If British members of parliament believe they will be given more scope from a future government to re-consider their decisions after a sunset period, they should ask themselves what will make the future different from today, when existing oversight bodies such as the UK's Intelligence and Security Committee and the House of Lords Constitution Committee have been ignored.

The misadventures of the United States' Privacy and Civil Liberties Oversight Board are even less inspiring. Created in 2005 on the recommendation of the Senate 9-11 Commission, the PCLOB operated for barely a year before being caught between disputes between Congress and the Presidency. One of its members resigned over Whitehouse interference. Between January 2008, and May 2013, the PLOB lacked members and was effectively non-existent. While the newly-reformed independent executive agency has subsequently been critical of the NSA's domestic surveillance program, this has largely been in response to the Snowden documents, and the impact of its reports has so far been limited.

True oversight means being time to consider the issues at length, and with technical and policy assistance. Britain is not the only country in Europe responding to the revocation of the Data Retention Directive. To avoid violating EU law again, its politicians should consult with other countries to develop a consistent and rights-friendly surveillance policy. Britain's PCLOB is so far based on a promise: it is not mentioned in DRIP bill, and has been given no statutory powers. An oversight body needs the right to subpoena, and the right of access to technical expertise. It should be a Parliamentary institution, not a board that reports to the Prime Minister. Better still, open judicial review of surveillance warrants should be introduced, rather than the secret and executive-driven model currently mandated by UK law.

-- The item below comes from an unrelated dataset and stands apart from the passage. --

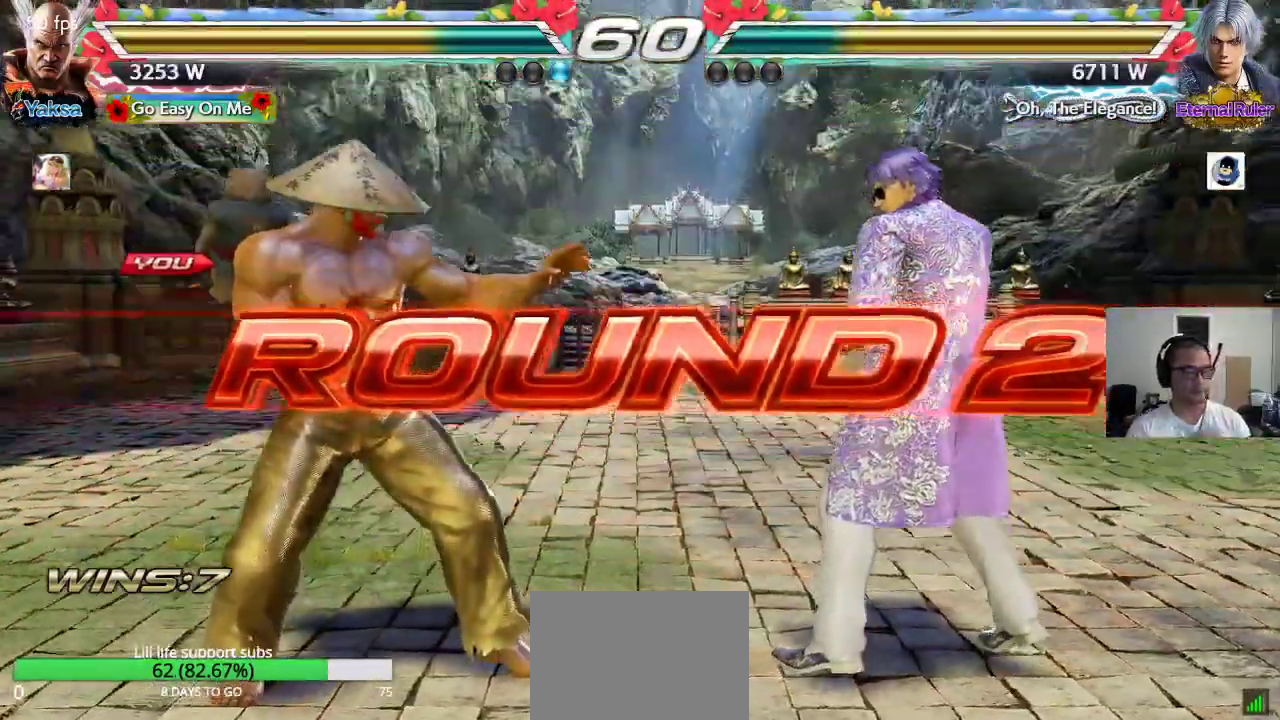
{"buttons": [], "left_stick": "center", "events": []}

As Labour Member of Parliament Tom Watson notes, the urgency ceded by Britain's opposition parties to DRIP's passage make little sense. The government claims that the law needs to be passed quickly to re-impose data retention on ISPs after the Europe-wide Data Retention Directive was revoked as a violation of European human rights by the EU's Court of Justice (CJEU). But the CJEU's decision was in April; any legal challenge to continuing data retention within the United Kingdom would take at least seven months to complete. Besides, the point of the CJEU's decision was that data retention requires greater oversight and better consideration of human rights, not less. To ram through a blunt data retention bill while postponing or evading the civil liberties consequences is exactly the opposite of the intent of that court.

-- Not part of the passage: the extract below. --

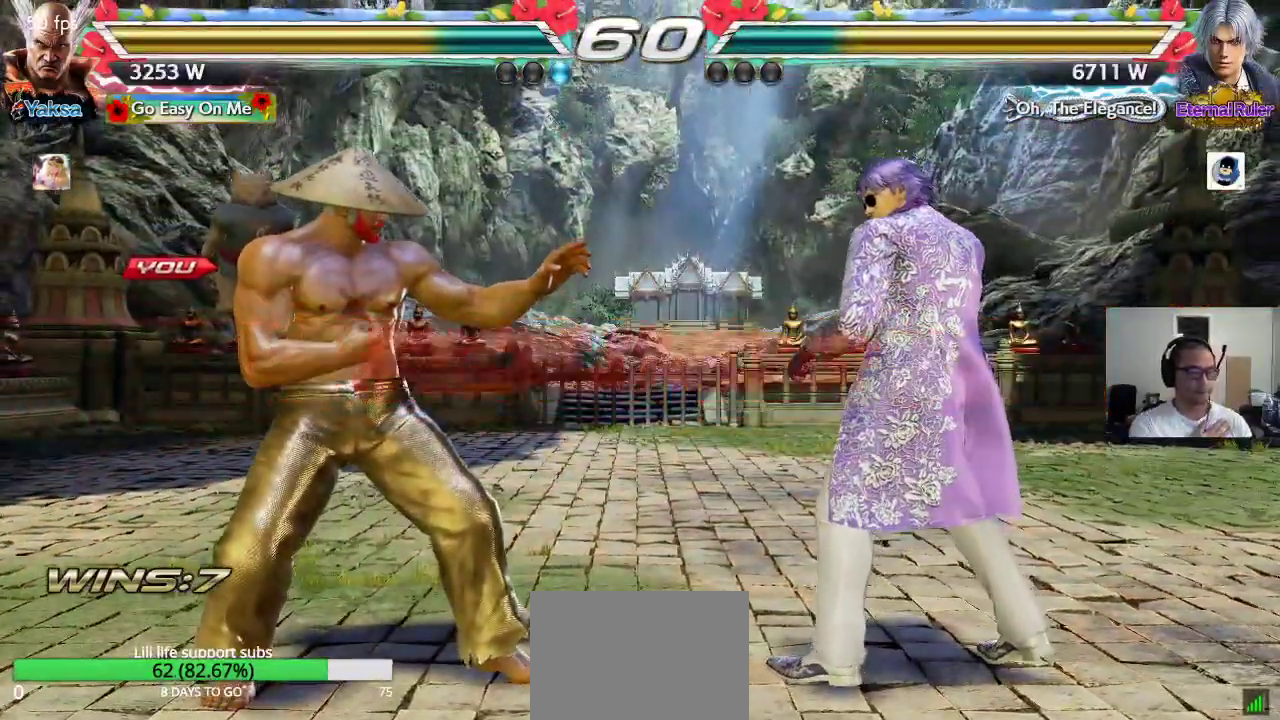
{"buttons": [], "left_stick": "center", "events": []}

At best, these rushed proposals simply buy the government more time for its unnecessary and disproportionate surveillance measures before they are eventually struck down once again by the European Courts. At worse, Britain is running blindly into an unsafe regime of mass data collection and analysis that we already know to be violations of European human rights law, with public oversight systems that has been proven by the United States to be woefully insufficient.